Rivalry between Germany’s T-Mobile, the official iPhone carrier and Vodafone is getting ugly. Vodafone made a legal move against T-Mobile to force it to sell the iPhone without a contract and as an unlocked device. The court has apparently sided with Vodafone and has handed an order down to T-Mobile to sell the iPhone without tying it to a service contract. More on the situation can be read on Apple Insider.

Apple has managed to create a such a strong brand and appeal for the iPhone, enabling it to for revenue sharing agreements onto mobile carriers. This is unheard of in the mobile industry, where carriers dictate all the rules usually.

But Apple’s upper hand also has the side effect of locking the iPhone down. Nokia is shooting back with a more open strategy, and Google is gathering partners for the Open Handset Alliance. Will it be a battle between open and closed systems.

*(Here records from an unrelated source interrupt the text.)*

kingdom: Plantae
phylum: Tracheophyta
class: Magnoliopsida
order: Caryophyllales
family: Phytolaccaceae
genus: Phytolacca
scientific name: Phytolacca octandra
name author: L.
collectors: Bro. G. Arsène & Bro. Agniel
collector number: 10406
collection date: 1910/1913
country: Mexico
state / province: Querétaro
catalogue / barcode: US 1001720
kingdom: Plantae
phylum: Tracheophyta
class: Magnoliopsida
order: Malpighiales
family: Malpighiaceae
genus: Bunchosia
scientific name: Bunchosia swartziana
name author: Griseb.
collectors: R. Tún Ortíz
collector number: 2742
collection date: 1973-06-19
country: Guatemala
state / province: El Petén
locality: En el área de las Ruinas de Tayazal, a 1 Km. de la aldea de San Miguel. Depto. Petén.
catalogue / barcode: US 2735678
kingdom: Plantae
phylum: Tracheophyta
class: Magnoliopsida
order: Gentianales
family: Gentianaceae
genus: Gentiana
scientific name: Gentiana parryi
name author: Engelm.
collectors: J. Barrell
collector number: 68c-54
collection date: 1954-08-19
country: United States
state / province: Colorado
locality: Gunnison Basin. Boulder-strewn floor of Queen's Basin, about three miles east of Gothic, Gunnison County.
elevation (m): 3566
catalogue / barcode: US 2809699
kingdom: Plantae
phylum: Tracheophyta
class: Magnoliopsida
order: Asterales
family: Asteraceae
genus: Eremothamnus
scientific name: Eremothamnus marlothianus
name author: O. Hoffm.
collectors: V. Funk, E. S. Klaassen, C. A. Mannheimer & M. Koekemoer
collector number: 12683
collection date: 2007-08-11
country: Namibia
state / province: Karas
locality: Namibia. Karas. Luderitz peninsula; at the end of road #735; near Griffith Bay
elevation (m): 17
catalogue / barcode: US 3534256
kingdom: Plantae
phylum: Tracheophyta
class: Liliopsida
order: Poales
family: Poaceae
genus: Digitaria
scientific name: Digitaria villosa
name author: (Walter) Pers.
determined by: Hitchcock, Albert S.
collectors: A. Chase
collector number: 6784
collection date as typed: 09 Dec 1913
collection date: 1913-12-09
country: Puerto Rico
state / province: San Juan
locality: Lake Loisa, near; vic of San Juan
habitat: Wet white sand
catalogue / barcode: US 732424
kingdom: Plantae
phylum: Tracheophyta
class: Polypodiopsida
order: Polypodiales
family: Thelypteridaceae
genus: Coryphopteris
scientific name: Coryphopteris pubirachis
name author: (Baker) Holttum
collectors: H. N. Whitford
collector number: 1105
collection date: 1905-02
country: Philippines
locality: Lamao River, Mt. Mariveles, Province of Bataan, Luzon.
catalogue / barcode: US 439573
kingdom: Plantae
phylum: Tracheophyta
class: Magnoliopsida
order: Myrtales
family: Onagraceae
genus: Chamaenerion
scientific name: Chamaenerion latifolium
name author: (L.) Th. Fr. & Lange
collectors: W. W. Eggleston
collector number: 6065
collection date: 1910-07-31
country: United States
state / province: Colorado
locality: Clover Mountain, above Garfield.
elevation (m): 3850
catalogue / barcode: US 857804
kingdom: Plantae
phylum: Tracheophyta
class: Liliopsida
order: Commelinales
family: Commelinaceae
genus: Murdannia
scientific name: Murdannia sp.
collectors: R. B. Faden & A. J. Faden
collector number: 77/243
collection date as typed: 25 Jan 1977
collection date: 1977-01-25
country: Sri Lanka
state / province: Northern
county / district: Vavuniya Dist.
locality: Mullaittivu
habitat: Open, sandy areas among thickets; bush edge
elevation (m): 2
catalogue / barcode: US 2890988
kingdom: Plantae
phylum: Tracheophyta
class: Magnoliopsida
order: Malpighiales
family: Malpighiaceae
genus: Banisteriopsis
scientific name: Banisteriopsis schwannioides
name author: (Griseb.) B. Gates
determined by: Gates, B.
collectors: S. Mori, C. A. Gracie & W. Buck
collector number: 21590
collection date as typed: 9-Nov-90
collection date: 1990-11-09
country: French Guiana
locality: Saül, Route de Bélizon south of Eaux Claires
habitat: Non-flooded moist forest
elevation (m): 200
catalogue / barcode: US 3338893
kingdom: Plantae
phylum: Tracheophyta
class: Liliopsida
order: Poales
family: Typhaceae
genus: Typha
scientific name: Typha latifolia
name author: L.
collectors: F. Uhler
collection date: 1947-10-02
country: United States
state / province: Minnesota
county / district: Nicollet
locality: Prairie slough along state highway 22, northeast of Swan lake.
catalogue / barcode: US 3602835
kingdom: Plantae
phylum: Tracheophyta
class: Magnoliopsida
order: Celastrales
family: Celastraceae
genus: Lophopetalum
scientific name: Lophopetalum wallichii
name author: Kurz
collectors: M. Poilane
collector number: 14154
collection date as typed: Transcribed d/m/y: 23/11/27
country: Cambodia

Apple has already made one move to be more open. Come February 2008 and Apple will give developers a Software Development Kit that will enable them to write applications for the iPhone. Applications are already being written for the iPhone, but it has to be hacked to accept them.

And people, probably in their tens or hundreds of thousands are already unlocking their iPhones from AT&T.

A German friend who has bought the iPhone the minute it was out in Germany, was complaining about being forced to take out a new mobile subscription (his old phone and number now ring in some drawer somewhere in his house and that why I wasn’t able to reach him one morning recently!)

Vodfone in Germany might be more motivated by corporate interests rather than consumer interests. But its legal success against T-Mobile (which the latter intends to dispute, of course) is a sign that Apple’s strategy of locking its phone down to certain carrier and extract money out of them (because it can) might not fly so easily everywhere.